Een minuut later bericht [medeverdachte 2] aan [naam verdachte]: “Ben nog vragen voor je”.
Weer een minuut later, om 20.55 uur, vraagt [‘n pingnummer] aan [medeverdachte 2]: “Enne ??”.
[naam verdachte] stuurt om 20.55 uur aan [medeverdachte 2]: “Vraag nu gelijk regel” en “Laat me straks nog weten”. Direct daarop meldt [medeverdachte 2] aan [‘n pingnummer]: “hij heeft geld nodig”. [‘n pingnummer] bericht op datzelfde tijdstip aan [medeverdachte 2]: “Of k ene weeet voor t rippen?”.
Op dat tijdstip, 20.55 uur, bericht [medeverdachte 2] ook aan [‘n pingnummer]: “wilt iemand rippen” en “jah man”. [‘n pingnummer] antwoordt: “Zou k niet weten man”, waarop [medeverdachte 2] meldt: “Ok ok” en “Jammer vraag wel verder”.

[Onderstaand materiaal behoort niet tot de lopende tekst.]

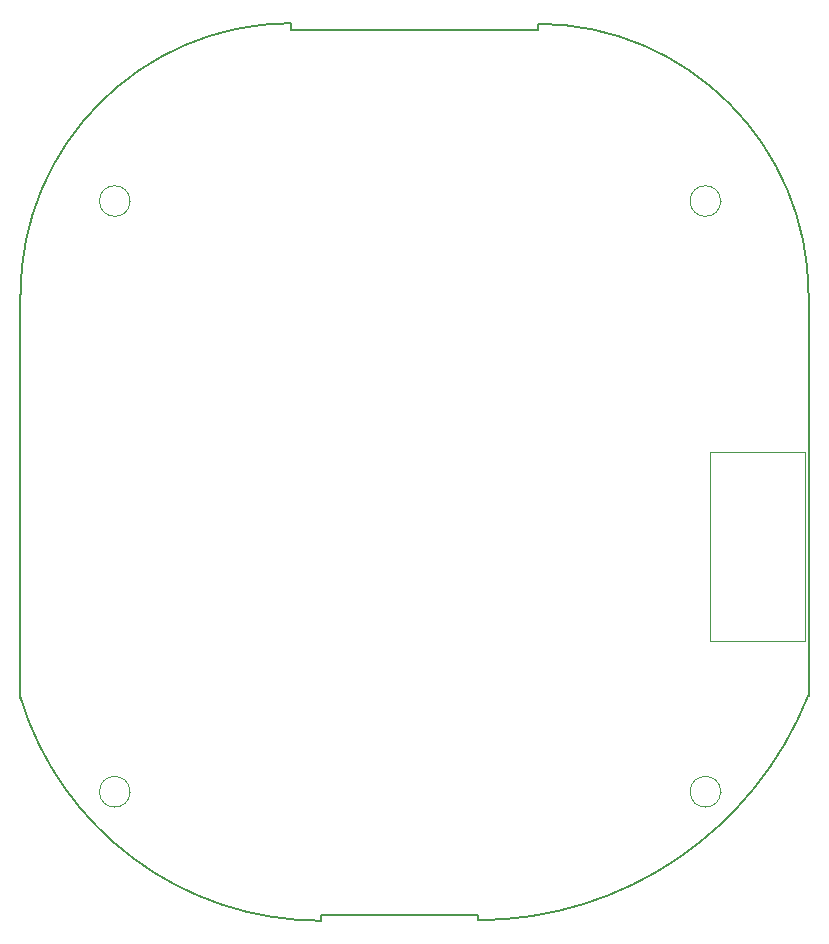
<source format=gko>
%FSTAX23Y23*%
%MOIN*%
%SFA1B1*%

%IPPOS*%
%ADD14C,0.003937*%
%ADD15C,0.000500*%
%ADD16C,0.005000*%
%LNÎÂÊª¶È¹âÕÕ´«¸Ð-1*%
%LPD*%
G54D14*
X07339Y02637D02*
X07654D01*
Y02006D02*
Y02637D01*
X07339Y02006D02*
X07654D01*
X07339D02*
Y02637D01*
G54D15*
X05405Y03472D02*
D01*
D01*
G75*
G03X05303I-00051J0D01*
G74*G01*
D01*
G75*
G03X05405I00051J0D01*
G74*G01*
X07374D02*
D01*
D01*
G75*
G03X07272I-00051J0D01*
G74*G01*
D01*
G75*
G03X07374I00051J0D01*
G74*G01*
Y01503D02*
D01*
D01*
G75*
G03X07272I-00051J0D01*
G74*G01*
D01*
G75*
G03X07374I00051J0D01*
G74*G01*
X05405D02*
D01*
D01*
G75*
G03X05303I-00051J0D01*
G74*G01*
D01*
G75*
G03X05405I00051J0D01*
G74*G01*
G54D16*
X05941Y04065D02*
D01*
D01*
G75*
G03X0504Y03159I00004J-00905D01*
G74*G01*
X07667Y03158D02*
D01*
D01*
G75*
G03X06766Y04063I-00905J-0D01*
G74*G01*
X0504Y01817D02*
D01*
D01*
G75*
G03X06043Y01073I01003J00304D01*
G74*G01*
X06564Y01075D02*
D01*
D01*
G75*
G03X07666Y01823I-0J01185D01*
G74*G01*
X06766Y04044D02*
Y04062D01*
X05941Y04044D02*
Y04062D01*
X06564Y01075D02*
Y01093D01*
X06043Y01073D02*
Y01093D01*
X06564*
X0504Y01817D02*
Y03161D01*
X05941Y04043D02*
X06766D01*
X07667Y01823D02*
Y03156D01*
M02*
</source>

Direct daarop meldt [medeverdachte 2] aan [naam verdachte] “Ben vragen die weten nu gelijk nog niets”. [naam verdachte] antwoordt: “Okok ik moet weten wat erte hale valt” en “Aii laat me weten”. [medeverdachte 2] antwoordt: “Doe k”.
Een dag later, op 12 maart 2011, vraagt [medeverdachte 2] in een pinggesprek om 19.59 uur aan een persoon die gebruik maakt van ping-ID [‘n pingnummer]: “Pik weet je iemand die vriend van me kan rippen? Die veel geld og drugs heeft”. En om 20.00 uur: “Ik moet iemand zoeken die hij kan rippen” en: “Moet egt een hebben die is helemaal gek hij heeft geld nodig. Is van Rotterdam. Hij wil liefst nu meteen komen”.
Op 13 maart 2011 om 18.59 uur gaat een msn-bericht uit van [e-mailadres medeverdachte 2] naar [e-mailadres medeverdachte 3], inhoudende: “Weet j iemand die vriend van m kan rippen?” [e-mailadres medeverdachte 3] antwoordt: “Ja zkkr pik voor wat”, waarop [e-mailadres medeverdachte 2] antwoordt: “Weet j iemand met geld of drugs veel?”, waarop [e-mailadres medeverdachte 3] antwoordt: “neepik jij dan :P” en “ik pak et we l”.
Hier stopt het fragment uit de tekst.